╔══

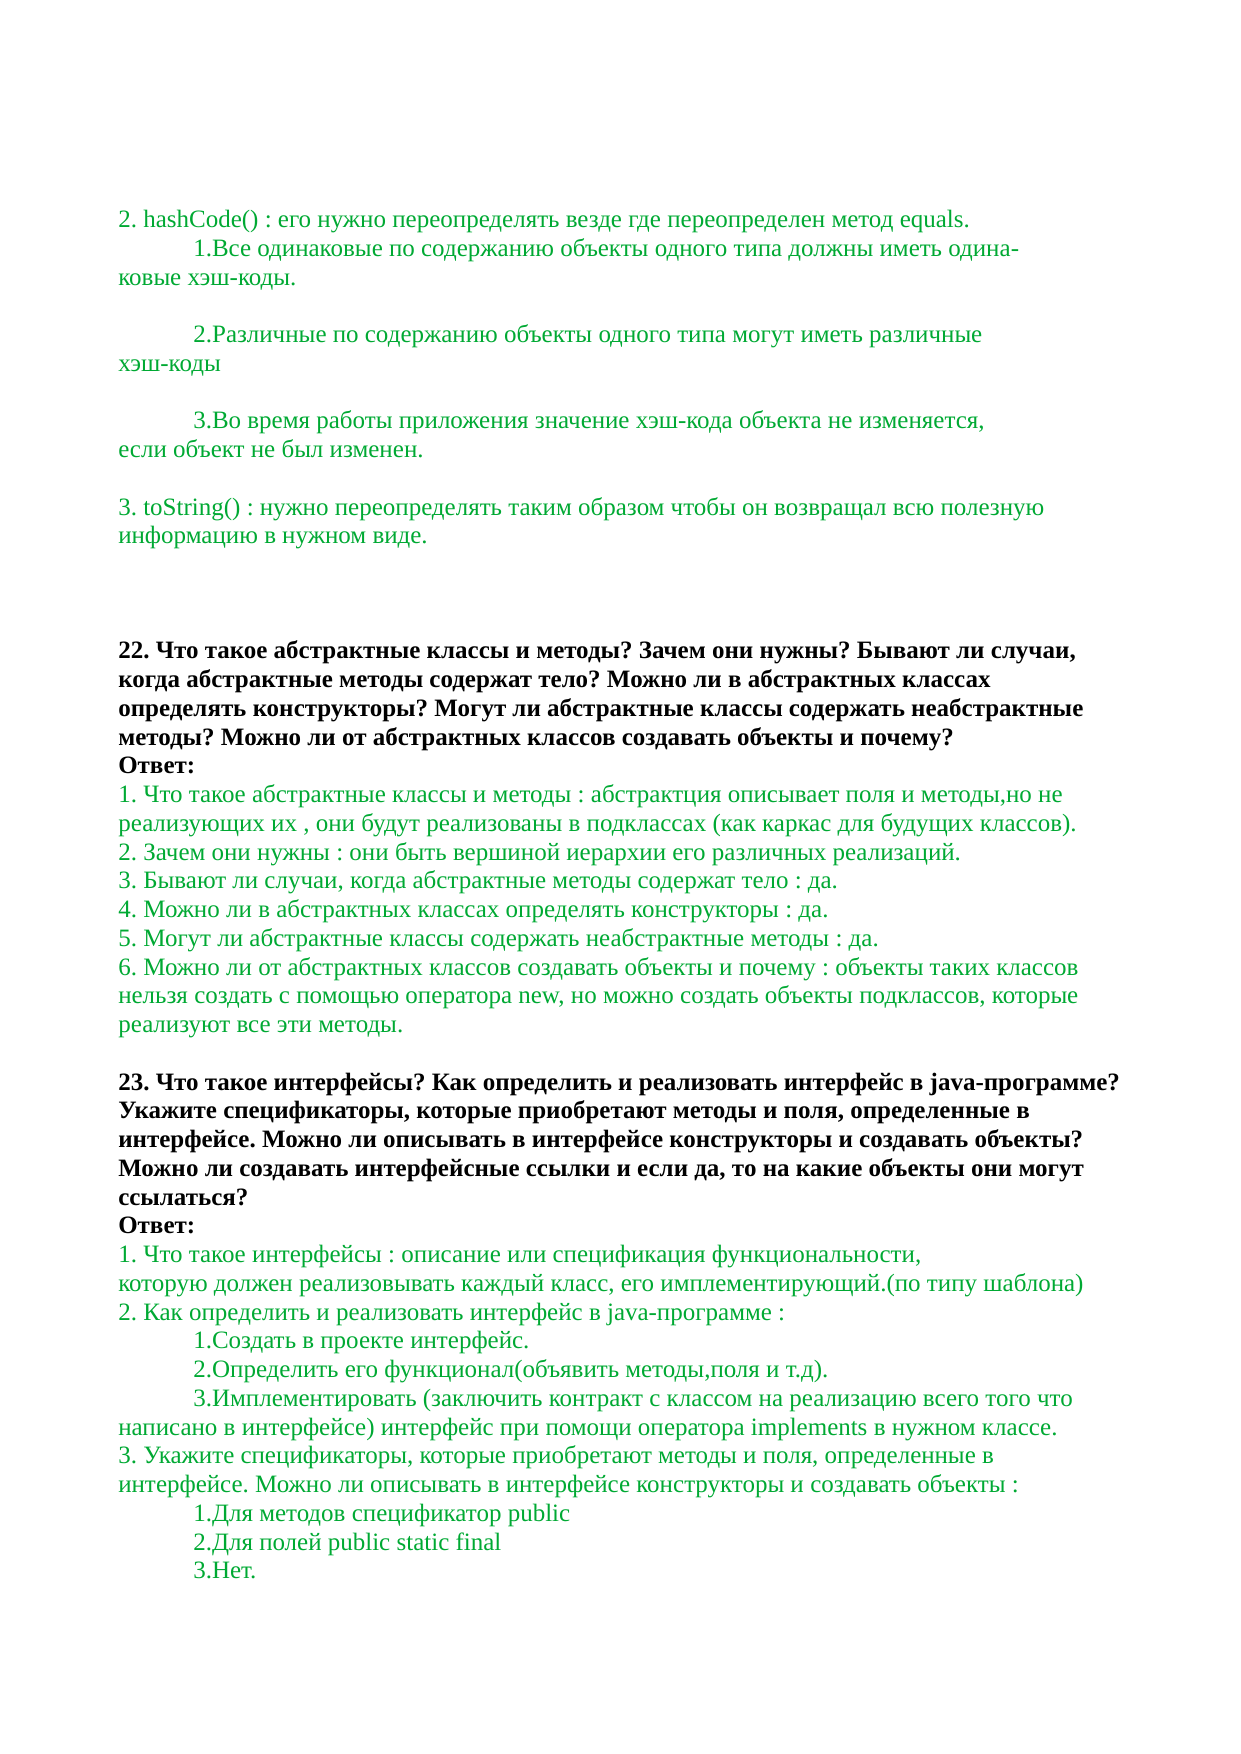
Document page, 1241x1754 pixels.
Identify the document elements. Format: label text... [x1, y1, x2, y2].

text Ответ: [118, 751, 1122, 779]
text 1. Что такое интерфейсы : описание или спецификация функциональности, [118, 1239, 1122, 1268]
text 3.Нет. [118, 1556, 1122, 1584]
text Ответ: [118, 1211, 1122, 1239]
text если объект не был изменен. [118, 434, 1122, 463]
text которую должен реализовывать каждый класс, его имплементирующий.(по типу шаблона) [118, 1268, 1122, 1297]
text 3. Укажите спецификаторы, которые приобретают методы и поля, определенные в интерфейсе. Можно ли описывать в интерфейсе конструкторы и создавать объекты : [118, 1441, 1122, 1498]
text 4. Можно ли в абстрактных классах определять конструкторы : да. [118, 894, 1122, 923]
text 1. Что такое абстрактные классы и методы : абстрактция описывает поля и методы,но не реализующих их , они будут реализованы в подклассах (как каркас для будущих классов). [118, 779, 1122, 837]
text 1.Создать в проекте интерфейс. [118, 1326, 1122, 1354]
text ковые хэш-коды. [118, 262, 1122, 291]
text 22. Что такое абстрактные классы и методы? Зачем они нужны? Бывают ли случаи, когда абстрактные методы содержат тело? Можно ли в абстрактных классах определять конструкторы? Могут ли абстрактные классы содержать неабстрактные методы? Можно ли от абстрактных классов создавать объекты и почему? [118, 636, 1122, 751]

╚══

**Written task:** Each record must be quoted in full and exactly. Do not include the pictures.

**Task output:**
Document page, 1241x1754 pixels.
Identify the document elements. Format: label text... [x1, y1, x2, y2].

text Ответ: [118, 751, 1122, 779]
text 1. Что такое интерфейсы : описание или спецификация функциональности, [118, 1239, 1122, 1268]
text 3.Нет. [118, 1556, 1122, 1584]
text Ответ: [118, 1211, 1122, 1239]
text если объект не был изменен. [118, 434, 1122, 463]
text которую должен реализовывать каждый класс, его имплементирующий.(по типу шаблона) [118, 1268, 1122, 1297]
text 3. Укажите спецификаторы, которые приобретают методы и поля, определенные в интерфейсе. Можно ли описывать в интерфейсе конструкторы и создавать объекты : [118, 1441, 1122, 1498]
text 4. Можно ли в абстрактных классах определять конструкторы : да. [118, 894, 1122, 923]
text 1. Что такое абстрактные классы и методы : абстрактция описывает поля и методы,но не реализующих их , они будут реализованы в подклассах (как каркас для будущих классов). [118, 779, 1122, 837]
text 1.Создать в проекте интерфейс. [118, 1326, 1122, 1354]
text ковые хэш-коды. [118, 262, 1122, 291]
text 22. Что такое абстрактные классы и методы? Зачем они нужны? Бывают ли случаи, когда абстрактные методы содержат тело? Можно ли в абстрактных классах определять конструкторы? Могут ли абстрактные классы содержать неабстрактные методы? Можно ли от абстрактных классов создавать объекты и почему? [118, 636, 1122, 751]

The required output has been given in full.